Nairobi — Start-ups in Africa that are led by women continue to face major challenges in raising capital, particularly as they seek later-stage funding, according to new data from Africa: The Big Deal, a U.S.-based newsletter tracking start-up investments across the continent.
In a report titled ‘Disappearing Women’, co-author Max Cuvellier Giacomelli highlights a persistent gender funding gap across 2,808 equity deals worth over $14 billion since 2019.
While 25 percent of the deals involved a start-up with at least one female co-founder, they attracted just 17 percent of the total investment.
“When they managed to raise, they raised on average 1.5 times less than their exclusively male counterparts,” the report notes in part.
Even more stark is the disparity for start-ups with female CEOs.
Only 13% of the tracked deals since 2019 involved a woman CEO, and these secured just over 5% of the capital.
The trend has worsened over time: in 2024, women-led ventures accounted for just 3% of funding. In 2025, the figure has dropped further to a troubling 0.9% despite representing 9% of deals.
“When female CEOs managed to raise, they raised 2.5 times less on average than their male CEO peers.”
The gap widens significantly at later stages of funding.
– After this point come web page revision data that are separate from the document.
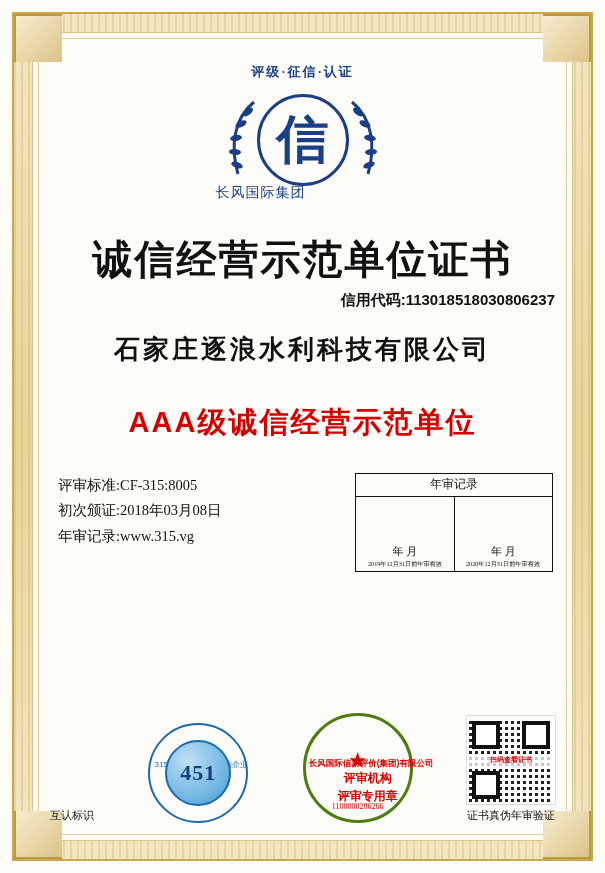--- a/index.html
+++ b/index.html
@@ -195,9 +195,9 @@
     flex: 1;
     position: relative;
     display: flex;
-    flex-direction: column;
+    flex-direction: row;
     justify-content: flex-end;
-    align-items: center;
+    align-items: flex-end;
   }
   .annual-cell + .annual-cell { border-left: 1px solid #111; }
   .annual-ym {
In combined Series B and C rounds, only 14% of deals involved female co-founded start-ups, receiving 11% of the funds.
Start-ups with female CEOs made up a mere 5% of the deals and attracted only 4% of total funding.
In contrast, at the pre-seed level, 28% of deals and 24% of funding involved female co-founders, with 15% of deals and 10% of funding going to female-led start-ups.
Analysts argue this pattern cannot be attributed to a lack of female-led ventures.
In fact, more than 700 rounds involving women co-founders have been funded since 2019, amounting to $2.4 billion (Sh312,000,000).
While early-stage investors have shown some progress, the drop-off at later stages represents a missed opportunity for growth-minded venture capitalists.